As the answer, give every line of the records that includes the word "médias".

•••

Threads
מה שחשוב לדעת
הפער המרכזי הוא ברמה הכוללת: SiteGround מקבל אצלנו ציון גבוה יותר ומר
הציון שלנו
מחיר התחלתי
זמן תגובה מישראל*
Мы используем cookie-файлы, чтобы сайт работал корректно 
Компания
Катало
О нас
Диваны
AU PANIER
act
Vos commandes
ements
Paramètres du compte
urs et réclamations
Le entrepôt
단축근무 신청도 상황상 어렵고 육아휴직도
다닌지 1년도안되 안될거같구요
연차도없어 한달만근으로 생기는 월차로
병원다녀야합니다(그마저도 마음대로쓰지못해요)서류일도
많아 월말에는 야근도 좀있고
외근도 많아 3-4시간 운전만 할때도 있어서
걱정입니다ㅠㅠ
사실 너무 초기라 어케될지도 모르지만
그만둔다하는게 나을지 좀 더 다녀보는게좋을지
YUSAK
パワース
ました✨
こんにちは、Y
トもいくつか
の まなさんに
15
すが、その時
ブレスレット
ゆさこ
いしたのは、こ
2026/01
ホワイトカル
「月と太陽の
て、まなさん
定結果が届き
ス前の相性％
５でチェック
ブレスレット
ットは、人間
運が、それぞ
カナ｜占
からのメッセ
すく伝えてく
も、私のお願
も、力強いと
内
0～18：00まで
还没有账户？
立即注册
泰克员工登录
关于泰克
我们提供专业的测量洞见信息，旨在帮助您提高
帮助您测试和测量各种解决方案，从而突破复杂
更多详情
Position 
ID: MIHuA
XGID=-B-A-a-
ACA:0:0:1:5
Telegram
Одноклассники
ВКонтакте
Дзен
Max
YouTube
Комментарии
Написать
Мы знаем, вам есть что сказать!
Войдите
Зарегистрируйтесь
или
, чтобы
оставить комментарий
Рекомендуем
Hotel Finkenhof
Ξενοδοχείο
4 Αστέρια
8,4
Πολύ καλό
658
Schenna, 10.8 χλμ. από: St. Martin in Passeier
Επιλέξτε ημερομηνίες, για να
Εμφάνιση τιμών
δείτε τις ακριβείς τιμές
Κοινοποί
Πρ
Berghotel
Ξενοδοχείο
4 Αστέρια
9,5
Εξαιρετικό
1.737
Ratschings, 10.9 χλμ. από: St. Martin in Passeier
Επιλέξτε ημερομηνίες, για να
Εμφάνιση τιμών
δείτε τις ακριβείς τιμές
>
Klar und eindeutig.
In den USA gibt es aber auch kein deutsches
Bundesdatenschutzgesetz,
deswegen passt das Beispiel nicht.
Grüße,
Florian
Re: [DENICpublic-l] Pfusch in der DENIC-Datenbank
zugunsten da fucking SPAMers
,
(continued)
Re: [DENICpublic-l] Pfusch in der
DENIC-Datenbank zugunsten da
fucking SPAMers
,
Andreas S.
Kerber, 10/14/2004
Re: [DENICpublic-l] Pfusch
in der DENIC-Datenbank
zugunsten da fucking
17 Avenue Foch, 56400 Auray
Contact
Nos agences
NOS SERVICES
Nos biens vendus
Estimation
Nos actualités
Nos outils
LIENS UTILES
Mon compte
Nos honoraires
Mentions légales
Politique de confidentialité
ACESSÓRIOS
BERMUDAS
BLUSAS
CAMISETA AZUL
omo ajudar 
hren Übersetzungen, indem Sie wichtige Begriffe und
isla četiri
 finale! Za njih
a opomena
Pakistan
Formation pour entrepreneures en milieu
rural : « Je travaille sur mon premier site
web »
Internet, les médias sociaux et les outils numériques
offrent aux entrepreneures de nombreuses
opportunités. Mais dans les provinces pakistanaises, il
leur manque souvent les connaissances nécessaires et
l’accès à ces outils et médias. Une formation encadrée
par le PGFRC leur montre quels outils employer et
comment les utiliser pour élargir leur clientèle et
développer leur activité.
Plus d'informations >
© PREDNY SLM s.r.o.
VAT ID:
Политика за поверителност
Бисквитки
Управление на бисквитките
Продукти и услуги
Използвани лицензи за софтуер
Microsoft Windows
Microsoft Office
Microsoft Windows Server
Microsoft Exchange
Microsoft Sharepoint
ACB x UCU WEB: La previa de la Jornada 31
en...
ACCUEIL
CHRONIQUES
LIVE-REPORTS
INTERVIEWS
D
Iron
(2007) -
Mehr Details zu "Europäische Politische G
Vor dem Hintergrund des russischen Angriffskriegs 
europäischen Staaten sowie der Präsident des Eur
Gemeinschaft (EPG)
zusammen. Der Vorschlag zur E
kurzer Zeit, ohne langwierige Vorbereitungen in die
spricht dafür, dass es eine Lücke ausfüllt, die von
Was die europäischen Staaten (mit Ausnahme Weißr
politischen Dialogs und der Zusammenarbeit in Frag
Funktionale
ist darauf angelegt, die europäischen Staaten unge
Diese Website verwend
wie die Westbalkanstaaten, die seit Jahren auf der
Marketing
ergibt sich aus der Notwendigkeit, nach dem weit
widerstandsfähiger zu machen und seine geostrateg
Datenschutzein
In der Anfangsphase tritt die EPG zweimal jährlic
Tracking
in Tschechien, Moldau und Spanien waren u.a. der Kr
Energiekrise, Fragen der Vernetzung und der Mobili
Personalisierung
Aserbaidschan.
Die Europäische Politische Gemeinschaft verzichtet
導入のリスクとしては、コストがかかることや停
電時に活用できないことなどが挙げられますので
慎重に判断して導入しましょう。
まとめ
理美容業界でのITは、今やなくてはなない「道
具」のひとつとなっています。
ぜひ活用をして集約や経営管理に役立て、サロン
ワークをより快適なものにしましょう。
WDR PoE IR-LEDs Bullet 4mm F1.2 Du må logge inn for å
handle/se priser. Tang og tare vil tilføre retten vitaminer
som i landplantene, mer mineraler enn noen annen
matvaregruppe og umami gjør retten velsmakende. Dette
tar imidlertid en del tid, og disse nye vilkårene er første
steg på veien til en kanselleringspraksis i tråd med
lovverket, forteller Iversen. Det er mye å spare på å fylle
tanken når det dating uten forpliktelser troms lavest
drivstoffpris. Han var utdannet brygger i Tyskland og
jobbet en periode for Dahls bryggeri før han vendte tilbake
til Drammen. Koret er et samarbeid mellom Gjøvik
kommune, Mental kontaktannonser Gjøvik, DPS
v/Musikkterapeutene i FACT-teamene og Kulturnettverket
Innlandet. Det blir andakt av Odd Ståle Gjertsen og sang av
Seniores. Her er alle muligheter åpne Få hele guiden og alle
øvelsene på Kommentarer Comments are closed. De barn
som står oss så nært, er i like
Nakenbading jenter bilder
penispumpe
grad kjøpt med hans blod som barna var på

•••

Completed exercise:
Internet, les médias sociaux et les outils numériques
l’accès à ces outils et médias. Une formation encadrée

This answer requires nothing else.